Soft-bodied robots as a novel method of drug delivery

23 January 2019

Researchers at City University Hong Kong (City U) have just created a tiny, soft robot with caterpillar-like legs that can be directed using magnets to deliver drugs around the body. The robot can carry a therapeutic payload of more than 100 times its own weight and has been specifically designed to be able to carry drugs to areas like the stomach.

When an external magnetic field is applied, the soft body of the robot will locate in a magnetic field and experience both a torque and a force proportional to the strength of the magnetic field. The torque aligns the millirobot with the magnetisation field, raising the body.

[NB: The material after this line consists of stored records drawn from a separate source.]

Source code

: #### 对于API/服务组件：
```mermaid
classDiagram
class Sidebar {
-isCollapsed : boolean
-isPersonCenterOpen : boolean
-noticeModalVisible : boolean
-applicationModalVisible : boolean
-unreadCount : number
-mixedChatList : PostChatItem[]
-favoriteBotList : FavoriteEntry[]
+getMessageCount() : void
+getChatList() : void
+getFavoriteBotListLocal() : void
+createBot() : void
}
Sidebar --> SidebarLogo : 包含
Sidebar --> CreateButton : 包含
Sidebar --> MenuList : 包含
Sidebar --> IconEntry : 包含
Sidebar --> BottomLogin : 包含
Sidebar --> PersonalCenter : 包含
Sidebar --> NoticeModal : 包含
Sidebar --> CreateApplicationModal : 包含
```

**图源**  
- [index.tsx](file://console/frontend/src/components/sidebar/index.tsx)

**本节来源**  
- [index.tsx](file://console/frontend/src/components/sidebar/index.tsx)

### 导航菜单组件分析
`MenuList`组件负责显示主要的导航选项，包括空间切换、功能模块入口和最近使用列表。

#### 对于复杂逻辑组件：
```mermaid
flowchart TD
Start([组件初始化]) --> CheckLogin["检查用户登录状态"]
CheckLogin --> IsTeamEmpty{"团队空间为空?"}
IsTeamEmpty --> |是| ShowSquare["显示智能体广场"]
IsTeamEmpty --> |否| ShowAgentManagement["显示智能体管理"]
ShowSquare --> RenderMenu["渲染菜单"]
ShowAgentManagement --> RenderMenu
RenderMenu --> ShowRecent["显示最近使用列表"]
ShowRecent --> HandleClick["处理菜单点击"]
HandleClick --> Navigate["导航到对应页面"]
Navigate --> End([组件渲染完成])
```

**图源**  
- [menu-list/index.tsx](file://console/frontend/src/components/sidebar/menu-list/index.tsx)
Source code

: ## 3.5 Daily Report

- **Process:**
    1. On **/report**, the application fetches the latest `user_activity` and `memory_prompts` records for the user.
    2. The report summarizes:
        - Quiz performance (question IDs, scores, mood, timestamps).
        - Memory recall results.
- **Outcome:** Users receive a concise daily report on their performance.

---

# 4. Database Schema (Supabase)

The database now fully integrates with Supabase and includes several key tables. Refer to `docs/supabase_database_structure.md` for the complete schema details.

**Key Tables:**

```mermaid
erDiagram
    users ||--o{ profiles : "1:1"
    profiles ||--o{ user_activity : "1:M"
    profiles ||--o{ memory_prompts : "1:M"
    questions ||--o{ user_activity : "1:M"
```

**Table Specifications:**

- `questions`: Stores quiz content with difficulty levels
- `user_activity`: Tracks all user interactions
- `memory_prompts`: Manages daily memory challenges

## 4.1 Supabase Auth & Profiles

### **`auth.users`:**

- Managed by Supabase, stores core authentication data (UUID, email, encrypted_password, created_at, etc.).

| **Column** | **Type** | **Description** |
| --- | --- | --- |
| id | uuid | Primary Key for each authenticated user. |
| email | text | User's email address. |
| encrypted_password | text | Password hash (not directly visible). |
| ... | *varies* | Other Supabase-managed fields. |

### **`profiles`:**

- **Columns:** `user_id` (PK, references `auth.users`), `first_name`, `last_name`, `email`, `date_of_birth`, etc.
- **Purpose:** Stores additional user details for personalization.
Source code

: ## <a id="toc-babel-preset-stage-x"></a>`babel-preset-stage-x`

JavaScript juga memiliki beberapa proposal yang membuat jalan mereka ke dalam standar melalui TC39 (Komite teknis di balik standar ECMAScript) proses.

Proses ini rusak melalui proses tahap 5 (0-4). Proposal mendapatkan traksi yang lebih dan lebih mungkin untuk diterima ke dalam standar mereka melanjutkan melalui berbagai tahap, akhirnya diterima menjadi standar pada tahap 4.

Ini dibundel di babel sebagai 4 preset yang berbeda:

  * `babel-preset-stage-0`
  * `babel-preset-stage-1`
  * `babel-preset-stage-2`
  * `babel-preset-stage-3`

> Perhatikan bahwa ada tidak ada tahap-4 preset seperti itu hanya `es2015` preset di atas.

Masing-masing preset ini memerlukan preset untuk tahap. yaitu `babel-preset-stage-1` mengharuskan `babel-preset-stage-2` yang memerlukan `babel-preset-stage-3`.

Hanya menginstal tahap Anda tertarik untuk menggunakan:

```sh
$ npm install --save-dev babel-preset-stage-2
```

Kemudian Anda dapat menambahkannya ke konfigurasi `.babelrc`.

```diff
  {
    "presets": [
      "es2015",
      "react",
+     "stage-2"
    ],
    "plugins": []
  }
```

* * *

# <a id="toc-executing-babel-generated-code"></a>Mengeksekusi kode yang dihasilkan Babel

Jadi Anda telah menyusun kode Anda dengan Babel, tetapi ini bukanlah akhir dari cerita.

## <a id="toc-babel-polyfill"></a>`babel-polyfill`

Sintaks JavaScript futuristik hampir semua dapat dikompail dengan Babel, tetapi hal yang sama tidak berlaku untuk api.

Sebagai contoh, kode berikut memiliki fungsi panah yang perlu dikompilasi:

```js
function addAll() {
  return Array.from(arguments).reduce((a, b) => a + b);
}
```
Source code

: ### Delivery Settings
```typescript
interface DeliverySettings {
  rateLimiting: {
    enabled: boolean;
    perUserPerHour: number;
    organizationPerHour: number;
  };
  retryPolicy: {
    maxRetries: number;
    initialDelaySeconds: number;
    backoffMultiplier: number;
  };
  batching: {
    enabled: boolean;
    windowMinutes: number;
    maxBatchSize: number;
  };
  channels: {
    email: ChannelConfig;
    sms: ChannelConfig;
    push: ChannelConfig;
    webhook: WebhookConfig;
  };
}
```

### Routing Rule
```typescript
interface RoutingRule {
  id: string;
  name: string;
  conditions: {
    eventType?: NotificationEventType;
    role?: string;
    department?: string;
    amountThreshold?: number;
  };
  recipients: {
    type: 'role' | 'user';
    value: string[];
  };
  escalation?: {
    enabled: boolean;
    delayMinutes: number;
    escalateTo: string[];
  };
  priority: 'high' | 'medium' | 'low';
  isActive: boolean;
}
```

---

Meanwhile, the magnetic force provides a driving force and drags the millirobot towards the local maximum magnetic field. The robot deforms under the magnetic field, which is controlled precisely during the accurate permanent magnet motion. This allows the robot to move like a caterpillar in the body. 

The caterpillar design was chosen because legs and feet are commonly found in animals. Legs lift an animal’s body from the ground, which leads to a decreased amount of body friction on the ground, higher degrees of freedom in locomotion, reduced energy cost, and enhanced obstacle crossing ability. These capabilities allow them to travel across complex terrain, which is a valuable quality for use in the human body.

The robot designed by researchers will be used as a prototype as the team works towards creating a fully biodegradable robot that will naturally decompose after drug delivery. The team are also redesigning the robot to be able to better navigate around the body, including the ability to detect and respond to lesions with target therapy.